(DATA FOR PROCESSING)

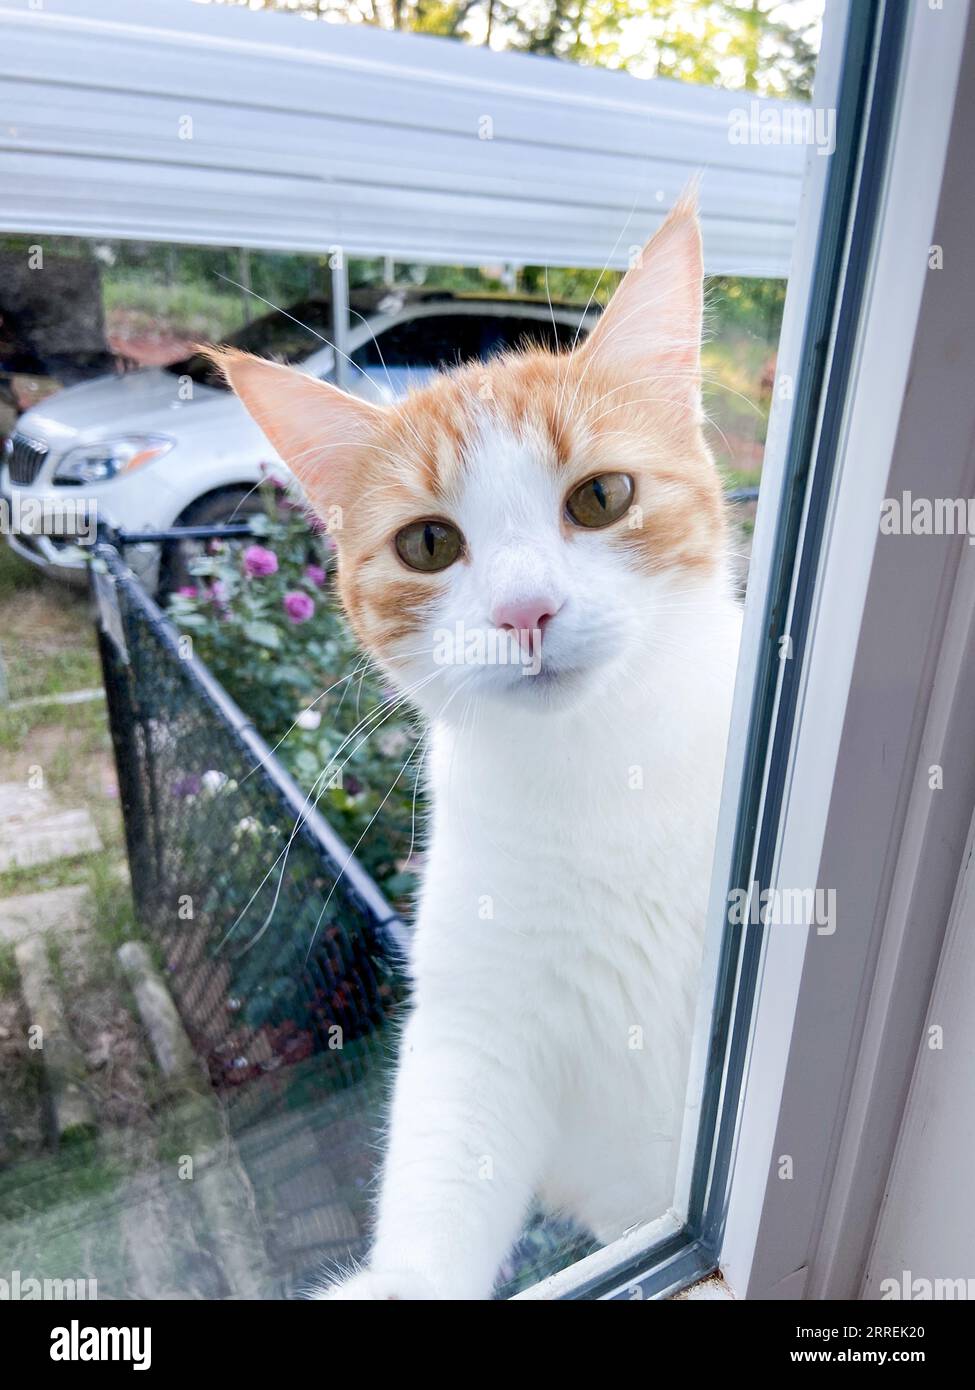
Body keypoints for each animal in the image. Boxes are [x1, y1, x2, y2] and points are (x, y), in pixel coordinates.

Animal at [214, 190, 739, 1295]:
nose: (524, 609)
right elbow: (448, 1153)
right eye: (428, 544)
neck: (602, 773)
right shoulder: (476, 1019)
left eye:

(End DATA FOR PROCESSING)

Set the lines down exactly as they stand, beginning at the one that contains "nose: (524, 609)" and stopping after the last line of the entries above.

nose: (524, 609)
right elbow: (448, 1153)
right eye: (428, 544)
neck: (602, 773)
right shoulder: (476, 1019)
left eye:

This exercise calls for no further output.